Кеплер стоял, заложив руки за спину и широко расставив ноги.

Он заметно поправился за последнее время. И это тоже непостижимо. Ему же никто не платит – так почему этот звездочет выглядит таким сытым, таким самоуверенным? Может ли несчастный быть счастливым?

– Кто‑нибудь, принесите вина. Про эту ерунду с растворением мне раньше никто ничего не говорил. Это слишком напоминает перегонный куб… лабораторию… Келли и Ди… плавящее адово пламя…

– Это вопрос деталей, ваше величество.

– Значит, говоришь, я просто почувствую щекотку?

– На ум также приходят булавочные укольчики. Малюсенькие иголочки, пчелиные жальца, если хотите. Безусловно, ничего сравнимого со сражением или с чем‑то таким, с чем вам, как нашему императору, уже приходилось сталкиваться.

Вацлав тоже странным образом изменился. Он всегда был исполнителен и послушен. Но теперь стал слишком исполнителен и слишком послушен. В этом тоже было что‑то непостижимое.

Паж вернулся с кубком вина. Рудольф выхватил у слуги кубок и одним глотком его опорожнил.

– Вы уверены, что это разумно? – спросил рабби Ливо. – Я имею в виду – пить вино в такое время?

– Всего один кубок, черт побери. Ладно, едем. Пусть подадут карету.

Вацлав, пятясь, покинул зал и велел стоящему в коридоре начальнику стражи подать карету.

Вскоре императорская карета для повседневных разъездов, с небольшой короной на самом верху, выкатилась на главную площадь. Туда забрались император, раввин, Вацлав и Кеплер.
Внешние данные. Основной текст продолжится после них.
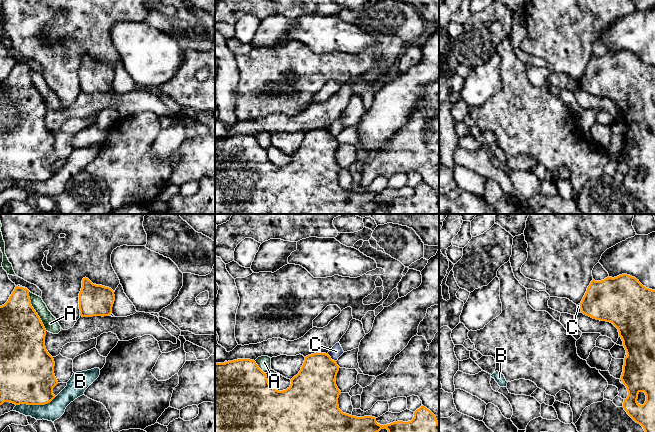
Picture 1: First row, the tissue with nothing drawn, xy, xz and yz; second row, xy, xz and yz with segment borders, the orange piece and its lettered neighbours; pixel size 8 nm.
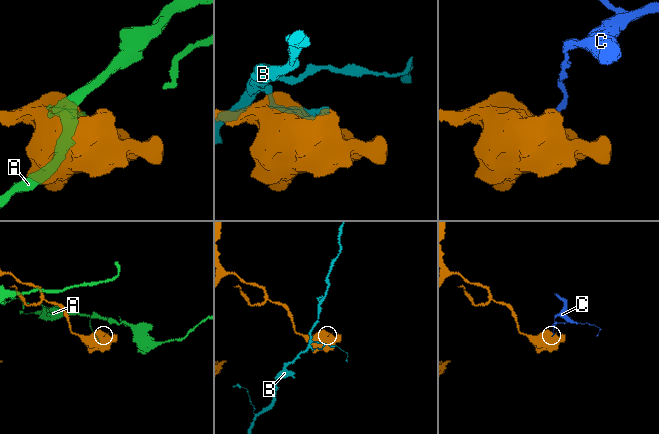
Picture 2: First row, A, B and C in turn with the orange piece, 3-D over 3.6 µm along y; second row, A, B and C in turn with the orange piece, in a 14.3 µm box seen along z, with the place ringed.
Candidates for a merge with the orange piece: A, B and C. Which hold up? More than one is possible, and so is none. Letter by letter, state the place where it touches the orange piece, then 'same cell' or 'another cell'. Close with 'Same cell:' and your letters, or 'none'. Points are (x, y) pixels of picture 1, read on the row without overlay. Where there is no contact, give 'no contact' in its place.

За ними следовала еще одна карета с четырьмя пажами, которые везли с собой парусину для небольшой императорской палатки, которая обычно разбивалась во время сражений, а также несколько лопат. Стражники по указанию Вацлава остались в замке. Дряхлый лев Петака также остался дома.

Еще не рассвело, но окрас неба уже менялось. Императору казалось, что сам воздух напоен надеждой. Проезжая по мосту, он заметил одинокого всадника в капюшоне. Он сидел очень прямо, точно аршин проглотил, а колени были широко разведены. Его белый конь шел медленной рысцой, копыта гулко стучали по пустому мосту.

– Кто это еще в такую рань? – проворчал император. – Я вам точно говорю: этот мерзавец Ди от нас не уйдет. Мы непременно схватим прохвоста и бросим его в яму.

– Вы будете жить вечно, ваше величество, и в вашем распоряжении будет сколько угодно времени. Вы сможете найти кого захотите, надо будет только как следует поискать.

– У меня будет еще больше времени, чем ты сказал, Вацлав. Ибо в следующем же месяце, пока не пошел снег, мы совершим небольшое путешествие в Трансильванию. И еврейку мы тоже найдем. Ведь она меня любит, вы все это знаете.

– Вот нужное место, – сказал раввин. Карета остановилась на берегу реки неподалеку от Юденштадта – как раз там, где был создан голем и где Рохель упала в воду. Рыбачьи сети, растянутые меж вкопанных в землю шестов, были словно сплетены гигантскими пауками. В небе кружили речные птицы.

– Это должно произойти здесь, в такой грязи?

Сегодня император уделил слишком много времени туалету, и грязь вызывала у него особенно сильную брезгливость. Раскисший речной ил ему совершенно не нравился.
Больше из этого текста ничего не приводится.